Mir persönlich ging das Mozartjahr ja am Arsch vorbei. Ich gehöre nicht einmal zu den Augenverdrehern, die den Namen „Mozart“ nicht mehr hören oder sehen können und Mozartkugeln nicht mehr leiden. Diese sogenannten Mozartkugeln konnte ich indes noch nie leiden, wegen des Marzipans; diese widerwärtige Substanz vermochte es nämlich noch nie, meinen Geschmackssinn in irgend­einer Weise anzusprechen, ja, ich verabscheue sie, die nur noch äußerst entfernt, so finde ich, an die ja durchaus genießbare Ausgangszutat erinnert.

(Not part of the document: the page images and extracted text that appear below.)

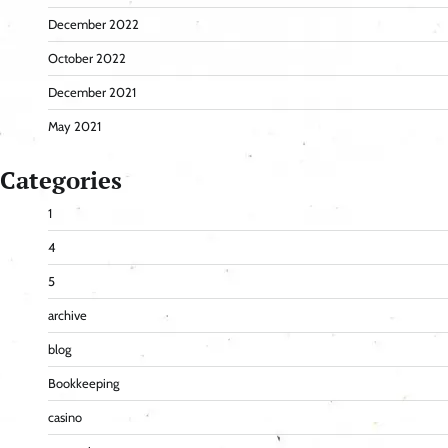
December 2022
October 2022
December 2021
May 2021
Categories
1
4
5
archive
blog
Bookkeeping
casino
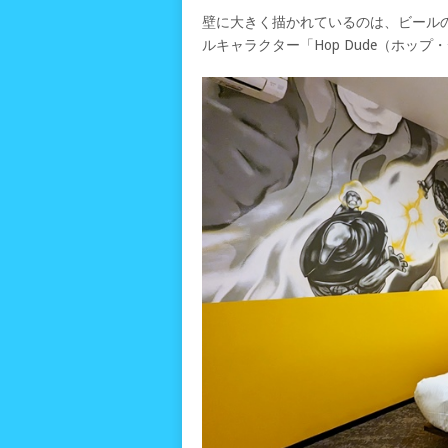
壁に大きく描かれているのは、ビール
ルキャラクター「Hop Dude（ホッ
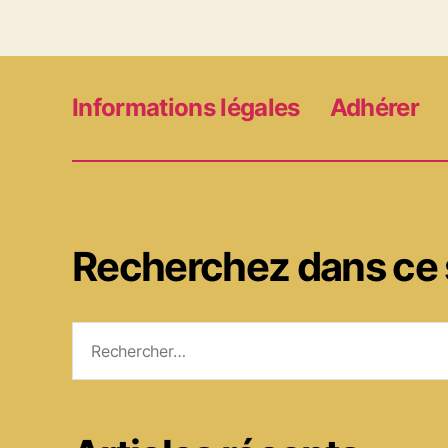
Informations légales
Adhérer
Recherchez dans ce 
Rechercher :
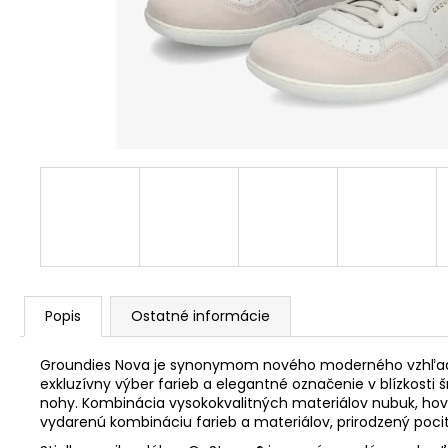
Popis
Ostatné informácie
Groundies Nova je synonymom nového moderného vzhľadu s 
exkluzívny výber farieb a elegantné označenie v blízkosti
nohy. Kombinácia vysokokvalitných materiálov nubuk, hov
vydarenú kombináciu farieb a materiálov, prirodzený pocit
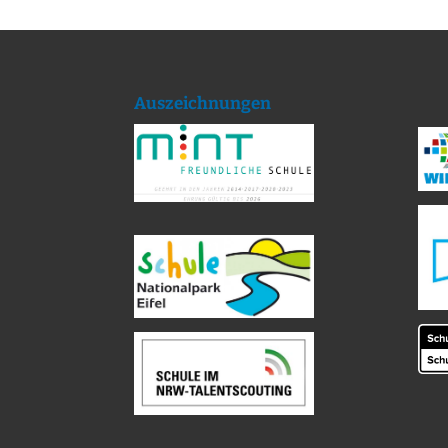
Auszeichnungen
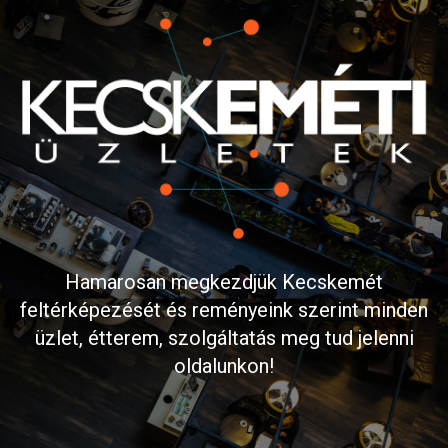
Hamarosan megkezdjük Kecskemét
feltérképezését és reményeink szerint minden
üzlet, étterem, szolgáltatás meg tud jelenni
oldalunkon!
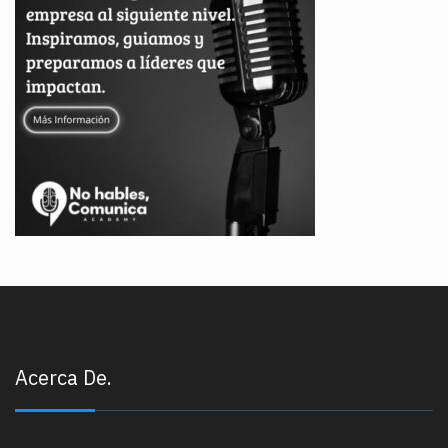
Acerca De.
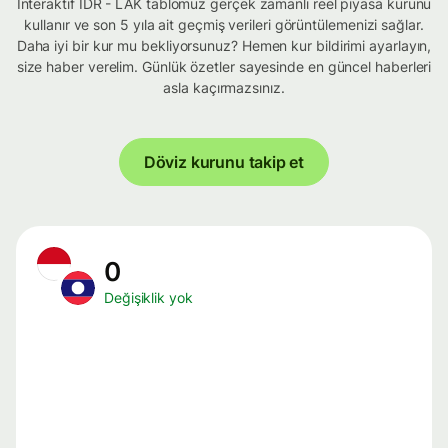
İnteraktif IDR - LAK tablomuz gerçek zamanlı reel piyasa kurunu
kullanır ve son 5 yıla ait geçmiş verileri görüntülemenizi sağlar.
Daha iyi bir kur mu bekliyorsunuz? Hemen kur bildirimi ayarlayın,
size haber verelim. Günlük özetler sayesinde en güncel haberleri
asla kaçırmazsınız.
Döviz kurunu takip et
0
Değişiklik yok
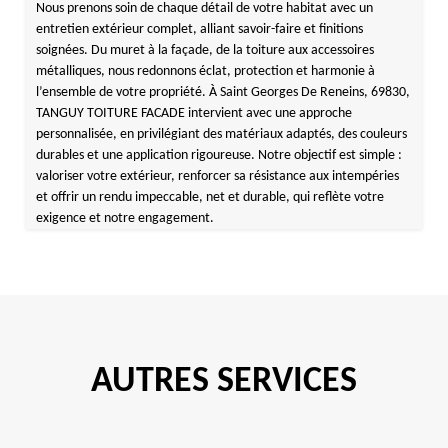
Nous prenons soin de chaque détail de votre habitat avec un
entretien extérieur complet, alliant savoir-faire et finitions
soignées. Du muret à la façade, de la toiture aux accessoires
métalliques, nous redonnons éclat, protection et harmonie à
l’ensemble de votre propriété. À Saint Georges De Reneins, 69830,
TANGUY TOITURE FACADE intervient avec une approche
personnalisée, en privilégiant des matériaux adaptés, des couleurs
durables et une application rigoureuse. Notre objectif est simple :
valoriser votre extérieur, renforcer sa résistance aux intempéries
et offrir un rendu impeccable, net et durable, qui reflète votre
exigence et notre engagement.
AUTRES SERVICES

Vielmehr überrascht sie den Ahnungslosen, oftmals getarnt im Gewande harmlosen Zartschmelzenden mit noch dazu durchaus einladendem Äußeren, deren Einverleibung sich der unschuldig Naschende in freudiger Erwartung baldiger Schokoladegenüsse durch sanftes Auf-der-Zunge-zergehen-Lassen hingibt; schon in der ersten Sekunde spürt das Opfer, dass etwas nicht stimmt, und nach einem kurzen Verdachtsmoment hat es auch schon die grauenhafte Gewissheit. Vom Entsetzen gepackt und vom Ekel geschüttelt wird nun ein jeder versuchen, die schon halb im Munde geschmolzene Masse auszuspucken; seltener wird die Flucht nach vorne ergriffen und das Zeug tapfer hinuntergeschluckt. Diese Vorgehensweise ist meiner Erfahrung nach allerdings weniger empfehlenswert, wenn man bedenkt, dass allein der Anblick eines einzigen Exemplars jener Marzipanschweinderl, mit denen jährlich Hunderte und Aberhunderte von Neujahrsmarktstandln übersät sind, bei empfindlichen Marzipanhassern schon Übelkeit auslösen kann.